*** Provided passage Section Begins ***
Key to these political shifts was a little known commercial dispute between the Austro-Hungarian monarchy and the Kingdom of Serbia. It was centered around the export of Serbian pigs to the Austro-Hungarian monarchy, and was a peaceful, if forceful, attempt by the Austro-Hungarians to bring a recalcitrant client state to heel. Instead of bringing the Kingdom of Serbia back into the Austro-Hungarian political fold, it had the opposite effect, driving the Serbs into the hands of the Russian Empire and setting the stage for the violent conflict that was to forever change Europe six years later.

The Principality Of Serbia

The Principality Of Serbia
The Principality Of Serbia

Great Power Games In The Balkans

As the pivotal land border between Asia and Europe, the Balkans have long occupied the minds of imperial powers competing for influence on the world stage. For centuries the region was the site of bloody battles between the Ottoman Empire and its European enemies, a cycle of violence that ebbed and flowed as the Ottoman Empire first pressed the gates of Europe in Vienna and then slowly declined until the early 19th century, when the Balkan peoples rose up and challenged the Sultans authority.

The first successful uprising in the Ottoman controlled Balkans was done by the Serbs, who carved out their own small principality from 1804 to 1815. While they were nominally under the Ottoman Sultans control, they took advantage of the weakness of the Ottoman Empire to push for concessions regarding their independence. In this they found the backing of other great powers, like the Russian and Austrian Empires. By 1867 the Ottomans had agreed to pull the last of their troops from the Principality, and with Russian support the Serbs and their Montenegrin allies launched an attack on the waning Ottoman Empire in 1876.

This challenge to the powers of the Ottomans proved an overreach, and it was not long before the modernized Ottoman army pushed the Serbs back, forcing the hand of the Russian Empire, which decided to join the war and aid their client state in 1877. By 1878 the war was decisively ended in favor of the Russians, who achieved major concessions from the Ottoman Empire. Among those were an enlargement and recognition of the full independence of the Kingdom of Serbia, as well as the nominal independence of a Bulgarian state that was under the protection of the Russian Empire. In compensation, and even though it did not participate in the conflict, the Austro-Hungarian Empire won the right to occupy the Ottoman province of Bosnia and Herzegovina, which would nominally still be a province of the Sultan, but was in reality an Austro-Hungarian colony.
*** Provided passage Section Ends ***
Assigned task 1 — Sum up the passage on Serbia and the great powers in two sentences.
Assigned task 2 — Repeat word for word the part of the passage on Serbia and the great powers that starts at "This challenge to" and ends after "an Austro-Hungarian colony.".
Assigned task 3 — Pick up the passage on Serbia and the great powers after its last sentence and keep writing it.
The data that comes next was taken from a separate source.
*** Dataset records Section Begins ***
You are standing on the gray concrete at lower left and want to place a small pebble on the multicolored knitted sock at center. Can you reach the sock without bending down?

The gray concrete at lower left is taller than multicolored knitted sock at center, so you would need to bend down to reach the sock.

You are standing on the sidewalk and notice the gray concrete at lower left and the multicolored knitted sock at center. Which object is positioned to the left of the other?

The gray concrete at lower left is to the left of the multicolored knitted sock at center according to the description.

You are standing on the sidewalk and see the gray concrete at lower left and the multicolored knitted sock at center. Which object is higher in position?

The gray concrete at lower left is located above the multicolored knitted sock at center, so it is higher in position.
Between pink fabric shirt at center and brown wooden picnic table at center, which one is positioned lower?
*** Dataset records Section Ends ***
*** Dataset records Section Begins ***
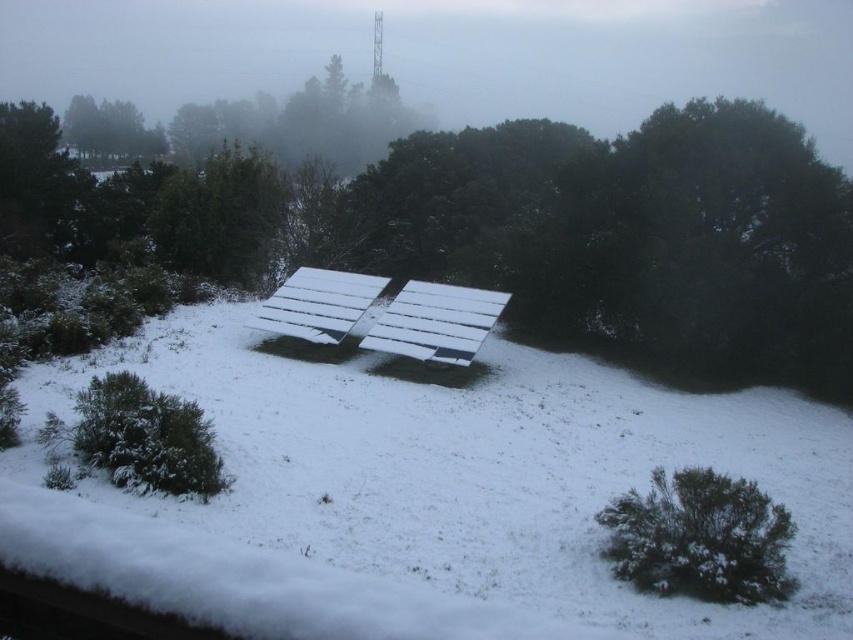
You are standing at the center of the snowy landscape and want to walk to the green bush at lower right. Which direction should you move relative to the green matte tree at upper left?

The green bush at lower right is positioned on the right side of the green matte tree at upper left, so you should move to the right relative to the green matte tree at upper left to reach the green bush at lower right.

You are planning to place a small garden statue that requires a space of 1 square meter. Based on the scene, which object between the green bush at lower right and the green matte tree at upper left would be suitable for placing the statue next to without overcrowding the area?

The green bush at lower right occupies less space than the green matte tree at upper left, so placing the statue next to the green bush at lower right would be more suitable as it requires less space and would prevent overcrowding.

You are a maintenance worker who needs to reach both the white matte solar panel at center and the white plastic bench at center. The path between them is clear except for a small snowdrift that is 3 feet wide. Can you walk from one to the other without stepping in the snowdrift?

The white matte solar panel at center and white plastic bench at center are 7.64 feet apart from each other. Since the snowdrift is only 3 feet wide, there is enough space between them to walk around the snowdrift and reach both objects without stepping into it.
*** Dataset records Section Ends ***
Task output 1 — A little-known trade dispute over Serbian pig exports, meant by Austria-Hungary to bring Serbia back into line, instead drove Serbia toward the Russian Empire and set the stage for the conflict that changed Europe six years later. The Serbs had carved out a principality from the Ottoman Empire between 1804 and 1815, and after a war that Russia joined in 1877 and won in 1878, Serbia was enlarged and recognized as fully independent, while Austria-Hungary gained the right to occupy Bosnia and Herzegovina.

Task output 2 —
This challenge to the powers of the Ottomans proved an overreach, and it was not long before the modernized Ottoman army pushed the Serbs back, forcing the hand of the Russian Empire, which decided to join the war and aid their client state in 1877. By 1878 the war was decisively ended in favor of the Russians, who achieved major concessions from the Ottoman Empire. Among those were an enlargement and recognition of the full independence of the Kingdom of Serbia, as well as the nominal independence of a Bulgarian state that was under the protection of the Russian Empire. In compensation, and even though it did not participate in the conflict, the Austro-Hungarian Empire won the right to occupy the Ottoman province of Bosnia and Herzegovina, which would nominally still be a province of the Sultan, but was in reality an Austro-Hungarian colony.

Task output 3 —
The Kingdom of Serbia now turned to its northern neighbor, Austria-Hungary, which recognized the Serbian ruler Prince Milan as King Milan I in 1882. In exchange the Kingdom of Serbia began to hew closely to the Austro-Hungarian diplomatic line, and in effect became a quasi-satellite of its new protector. This protection came in handy in 1885 when the Kingdom of Serbia launched a disastrous attack against newly unified Bulgaria, and was only saved from utter defeat by the muscular intervention of the Austro-Hungarians. This event further solidified the Great Power divide in the Balkans, with the Russian Empire backing Bulgaria as its client state and Austro-Hungary backing Serbia. The two minor nations in turn had clashing aspirations to rule the remnants of the Ottoman Empire in the Balkans, chiefly its Macedonian provinces.

This geo-political status quo held until 1903, when a group of Serbian army officers overthrew the son of King Milan I and installed a King from the rival Karadjordjevic dynasty. This complicated matters as the new ruling class of the Kingdom of Serbia attempted to wriggle out from under the thumb of the Austro-Hungarians.

The Russo-Turkish War Of 1877

The Russo-Turkish War Of 1877
The Russo-Turkish War Of 1877

The Pig War

The new government of the Kingdom of Serbia realized that their country was utterly dependent on the much larger Austro-Hungarian monarchy to their north. They sent most of their exports that way, and in turn bought most of their imports from their northern neighbor, which critically also included weapons and equipment for their army. In 1904 the Serbs began to gradually shift the situation, and started to purchase arms from France in order to diversify their sources and reduce their dependency on the Austro-Hungarians.

With the blessings of the Russian Empire, they also formed a customs union with semi-independent Bulgaria in 1905, just twenty years after their last conflict. This was achieved through the actions of the pro-Russian King Peter I, whose sons studied in St.Petersburg at the invitation of the Russian Tsar.

Seeing their client state attempting to quietly distance themselves from their control, the Austro-Hungarians hit back at the Serbs, banning the import of Serbian pork. This commodity by far formed the largest category of export goods and was the bedrock of the primarily agricultural Serbian economy. Livestock rearing, and especially pig-keeping had a long tradition in the Serbian Kingdom, as the oak forests of the land provided not only great forage for the pigs, but also insured the meat was of a high quality. This tactic was deliberately designed to bring the Serbs to heel, but it ended up backfiring on the Austro-Hungarians. The Kingdom of Serbia began to contract French capital to help build packing plants for international shipment, and also sought and received Russian economic assistance. Furthermore, the Austro-Hungarian refusal to give the Serbs shipping access to the Adriatic through their newly acquired colony of Bosnia and Herzegovina forced the Kingdom of Serbia to seek outlets to the south, further distancing themselves from their former protector. Thus the blockade failed in its primary goal, which was to bring the recalcitrant Kingdom of Serbia back to the fold, and only served to raise tensions in the Balkans.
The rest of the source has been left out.